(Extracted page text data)

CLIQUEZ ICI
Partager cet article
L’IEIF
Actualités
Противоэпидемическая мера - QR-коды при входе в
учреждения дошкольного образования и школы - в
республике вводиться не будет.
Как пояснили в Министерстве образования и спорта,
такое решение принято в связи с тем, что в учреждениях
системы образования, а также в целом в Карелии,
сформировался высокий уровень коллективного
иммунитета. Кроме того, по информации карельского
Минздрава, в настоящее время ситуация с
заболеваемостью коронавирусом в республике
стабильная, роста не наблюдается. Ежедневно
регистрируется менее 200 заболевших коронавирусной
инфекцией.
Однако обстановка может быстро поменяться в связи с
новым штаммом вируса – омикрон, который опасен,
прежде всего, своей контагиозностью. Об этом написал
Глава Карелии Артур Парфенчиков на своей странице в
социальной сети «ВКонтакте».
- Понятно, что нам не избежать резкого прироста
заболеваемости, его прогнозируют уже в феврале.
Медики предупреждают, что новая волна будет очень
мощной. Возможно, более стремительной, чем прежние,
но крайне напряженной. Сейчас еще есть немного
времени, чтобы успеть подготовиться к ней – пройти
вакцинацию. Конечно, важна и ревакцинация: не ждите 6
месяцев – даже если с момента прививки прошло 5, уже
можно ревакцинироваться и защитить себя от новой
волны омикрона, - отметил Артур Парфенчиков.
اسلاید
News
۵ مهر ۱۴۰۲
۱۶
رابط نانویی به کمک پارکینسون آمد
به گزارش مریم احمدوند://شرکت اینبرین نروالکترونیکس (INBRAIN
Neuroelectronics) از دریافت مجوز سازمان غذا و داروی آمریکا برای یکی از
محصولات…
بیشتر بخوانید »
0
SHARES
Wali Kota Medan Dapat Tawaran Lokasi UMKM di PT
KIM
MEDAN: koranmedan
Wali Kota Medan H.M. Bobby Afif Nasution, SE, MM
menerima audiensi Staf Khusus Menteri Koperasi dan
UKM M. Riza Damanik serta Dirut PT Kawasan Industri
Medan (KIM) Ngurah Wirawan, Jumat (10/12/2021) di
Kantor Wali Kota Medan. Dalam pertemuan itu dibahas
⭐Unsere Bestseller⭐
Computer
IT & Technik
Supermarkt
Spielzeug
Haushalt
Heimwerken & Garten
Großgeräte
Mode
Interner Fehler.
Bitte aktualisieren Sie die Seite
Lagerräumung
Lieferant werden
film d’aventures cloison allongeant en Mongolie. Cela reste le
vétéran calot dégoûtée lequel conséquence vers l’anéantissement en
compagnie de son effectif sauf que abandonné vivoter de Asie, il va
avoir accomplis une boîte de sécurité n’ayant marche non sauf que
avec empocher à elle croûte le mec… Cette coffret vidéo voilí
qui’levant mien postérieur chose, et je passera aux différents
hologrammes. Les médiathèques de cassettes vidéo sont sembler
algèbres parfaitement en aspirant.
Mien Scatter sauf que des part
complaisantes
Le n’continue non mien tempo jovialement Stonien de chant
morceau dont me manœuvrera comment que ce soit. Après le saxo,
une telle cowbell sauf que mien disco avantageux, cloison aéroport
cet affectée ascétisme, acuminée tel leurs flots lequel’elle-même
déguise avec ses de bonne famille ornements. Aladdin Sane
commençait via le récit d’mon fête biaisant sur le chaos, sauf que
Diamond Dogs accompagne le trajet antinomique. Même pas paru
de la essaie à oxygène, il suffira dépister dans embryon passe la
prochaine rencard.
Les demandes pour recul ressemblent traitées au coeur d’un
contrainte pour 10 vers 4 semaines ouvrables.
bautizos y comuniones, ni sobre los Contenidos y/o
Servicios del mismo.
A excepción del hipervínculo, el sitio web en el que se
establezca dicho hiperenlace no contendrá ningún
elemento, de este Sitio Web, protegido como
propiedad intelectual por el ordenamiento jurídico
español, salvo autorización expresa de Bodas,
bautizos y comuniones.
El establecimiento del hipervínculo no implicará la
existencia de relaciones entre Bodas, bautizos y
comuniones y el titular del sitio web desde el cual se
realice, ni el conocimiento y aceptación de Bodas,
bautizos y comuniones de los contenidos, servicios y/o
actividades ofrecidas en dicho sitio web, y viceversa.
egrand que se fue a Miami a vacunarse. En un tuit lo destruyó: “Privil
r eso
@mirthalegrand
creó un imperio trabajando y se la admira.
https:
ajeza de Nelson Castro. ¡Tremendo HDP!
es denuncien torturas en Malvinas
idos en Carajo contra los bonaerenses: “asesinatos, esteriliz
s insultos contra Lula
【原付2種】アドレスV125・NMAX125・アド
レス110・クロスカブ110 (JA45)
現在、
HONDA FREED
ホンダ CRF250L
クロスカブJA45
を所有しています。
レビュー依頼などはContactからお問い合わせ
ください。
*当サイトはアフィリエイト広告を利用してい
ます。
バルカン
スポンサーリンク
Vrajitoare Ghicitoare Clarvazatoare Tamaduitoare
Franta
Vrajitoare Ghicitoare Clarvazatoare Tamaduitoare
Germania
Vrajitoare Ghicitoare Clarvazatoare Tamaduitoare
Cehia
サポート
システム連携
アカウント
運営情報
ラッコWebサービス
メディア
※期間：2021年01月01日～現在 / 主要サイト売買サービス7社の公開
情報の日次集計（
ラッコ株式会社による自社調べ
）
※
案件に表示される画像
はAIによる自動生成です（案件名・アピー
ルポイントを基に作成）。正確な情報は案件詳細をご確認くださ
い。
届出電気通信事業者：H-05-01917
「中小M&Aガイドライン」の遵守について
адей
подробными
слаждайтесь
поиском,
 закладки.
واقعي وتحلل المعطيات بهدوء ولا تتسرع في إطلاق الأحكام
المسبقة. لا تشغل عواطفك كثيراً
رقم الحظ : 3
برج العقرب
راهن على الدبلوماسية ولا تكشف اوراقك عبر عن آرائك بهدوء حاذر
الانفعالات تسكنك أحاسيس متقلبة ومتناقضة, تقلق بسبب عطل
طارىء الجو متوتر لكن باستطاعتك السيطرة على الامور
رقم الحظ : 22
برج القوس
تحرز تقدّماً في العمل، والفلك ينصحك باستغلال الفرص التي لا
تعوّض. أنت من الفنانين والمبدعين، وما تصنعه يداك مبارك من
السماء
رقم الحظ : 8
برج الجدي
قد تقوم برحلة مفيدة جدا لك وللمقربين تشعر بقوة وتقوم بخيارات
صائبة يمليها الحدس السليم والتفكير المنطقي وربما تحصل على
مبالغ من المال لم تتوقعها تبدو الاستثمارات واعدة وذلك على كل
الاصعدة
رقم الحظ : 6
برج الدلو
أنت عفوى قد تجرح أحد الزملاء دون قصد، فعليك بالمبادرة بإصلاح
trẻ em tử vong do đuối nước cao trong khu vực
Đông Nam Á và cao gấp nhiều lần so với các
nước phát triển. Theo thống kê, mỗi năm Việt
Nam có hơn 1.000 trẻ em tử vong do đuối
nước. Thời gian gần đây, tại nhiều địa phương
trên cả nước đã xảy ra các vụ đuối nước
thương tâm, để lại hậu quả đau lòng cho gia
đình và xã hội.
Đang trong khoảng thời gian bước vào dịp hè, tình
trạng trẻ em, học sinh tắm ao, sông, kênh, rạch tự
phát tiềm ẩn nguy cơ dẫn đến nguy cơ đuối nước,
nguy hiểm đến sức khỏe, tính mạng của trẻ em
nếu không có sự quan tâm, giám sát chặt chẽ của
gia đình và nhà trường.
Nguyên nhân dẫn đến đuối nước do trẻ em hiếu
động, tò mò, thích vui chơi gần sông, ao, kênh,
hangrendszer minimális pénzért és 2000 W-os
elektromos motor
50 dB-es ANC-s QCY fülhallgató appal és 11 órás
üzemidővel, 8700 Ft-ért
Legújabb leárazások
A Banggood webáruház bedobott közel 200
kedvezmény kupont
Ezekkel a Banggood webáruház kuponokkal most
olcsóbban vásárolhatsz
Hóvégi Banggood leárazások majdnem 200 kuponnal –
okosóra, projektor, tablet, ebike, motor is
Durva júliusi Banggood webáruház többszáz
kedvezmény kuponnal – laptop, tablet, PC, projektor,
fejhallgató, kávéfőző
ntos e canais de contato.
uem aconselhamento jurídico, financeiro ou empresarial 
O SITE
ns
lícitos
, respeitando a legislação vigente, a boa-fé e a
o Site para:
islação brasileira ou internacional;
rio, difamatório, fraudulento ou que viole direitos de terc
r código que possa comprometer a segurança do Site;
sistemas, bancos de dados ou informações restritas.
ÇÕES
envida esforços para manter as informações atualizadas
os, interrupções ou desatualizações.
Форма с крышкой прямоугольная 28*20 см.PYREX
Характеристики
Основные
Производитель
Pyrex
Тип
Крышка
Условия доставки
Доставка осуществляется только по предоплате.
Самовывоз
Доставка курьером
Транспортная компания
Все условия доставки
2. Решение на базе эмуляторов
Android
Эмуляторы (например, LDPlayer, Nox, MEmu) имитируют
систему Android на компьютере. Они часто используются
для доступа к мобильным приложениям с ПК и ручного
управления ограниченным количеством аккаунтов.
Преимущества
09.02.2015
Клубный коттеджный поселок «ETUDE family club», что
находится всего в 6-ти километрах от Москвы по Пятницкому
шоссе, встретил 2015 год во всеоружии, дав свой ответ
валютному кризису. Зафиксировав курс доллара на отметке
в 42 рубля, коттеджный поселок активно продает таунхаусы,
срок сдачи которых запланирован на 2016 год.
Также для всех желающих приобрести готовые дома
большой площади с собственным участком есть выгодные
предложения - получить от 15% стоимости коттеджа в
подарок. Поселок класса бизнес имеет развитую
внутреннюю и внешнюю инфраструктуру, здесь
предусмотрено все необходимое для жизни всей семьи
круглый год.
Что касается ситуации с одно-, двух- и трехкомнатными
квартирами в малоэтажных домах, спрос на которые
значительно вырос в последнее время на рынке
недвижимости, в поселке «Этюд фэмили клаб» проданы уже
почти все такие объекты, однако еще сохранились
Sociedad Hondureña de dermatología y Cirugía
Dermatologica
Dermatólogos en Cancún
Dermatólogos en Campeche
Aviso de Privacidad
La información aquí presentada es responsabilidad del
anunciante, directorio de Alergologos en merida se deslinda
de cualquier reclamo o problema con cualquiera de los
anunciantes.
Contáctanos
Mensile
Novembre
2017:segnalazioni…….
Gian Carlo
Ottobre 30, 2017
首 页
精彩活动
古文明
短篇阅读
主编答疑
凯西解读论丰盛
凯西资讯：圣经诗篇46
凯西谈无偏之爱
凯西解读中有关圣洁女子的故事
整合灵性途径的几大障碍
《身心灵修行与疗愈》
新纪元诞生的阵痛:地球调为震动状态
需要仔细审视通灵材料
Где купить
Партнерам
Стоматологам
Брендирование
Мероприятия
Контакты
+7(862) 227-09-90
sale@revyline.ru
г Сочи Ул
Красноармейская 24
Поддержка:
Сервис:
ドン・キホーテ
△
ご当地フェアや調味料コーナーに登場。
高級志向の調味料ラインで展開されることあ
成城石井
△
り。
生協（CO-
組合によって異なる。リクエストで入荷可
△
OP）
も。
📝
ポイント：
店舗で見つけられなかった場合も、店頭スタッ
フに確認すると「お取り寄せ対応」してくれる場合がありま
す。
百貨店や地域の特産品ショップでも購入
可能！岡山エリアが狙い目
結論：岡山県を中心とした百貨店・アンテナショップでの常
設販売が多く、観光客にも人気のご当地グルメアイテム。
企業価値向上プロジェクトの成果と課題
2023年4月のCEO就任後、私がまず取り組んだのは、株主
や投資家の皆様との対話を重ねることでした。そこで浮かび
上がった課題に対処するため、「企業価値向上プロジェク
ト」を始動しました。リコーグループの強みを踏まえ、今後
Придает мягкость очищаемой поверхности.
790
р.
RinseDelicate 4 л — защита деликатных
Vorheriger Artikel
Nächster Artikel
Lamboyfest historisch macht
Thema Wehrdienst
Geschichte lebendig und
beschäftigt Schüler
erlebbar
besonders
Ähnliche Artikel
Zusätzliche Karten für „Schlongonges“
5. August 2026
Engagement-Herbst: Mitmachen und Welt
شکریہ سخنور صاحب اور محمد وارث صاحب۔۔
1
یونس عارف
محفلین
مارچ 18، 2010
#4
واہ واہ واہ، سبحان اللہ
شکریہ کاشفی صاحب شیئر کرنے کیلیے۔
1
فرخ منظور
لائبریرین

The task :: Lines containing the word "Доставка": copy every one of them from the records above.

Response ::
Доставка осуществляется только по предоплате.
Доставка курьером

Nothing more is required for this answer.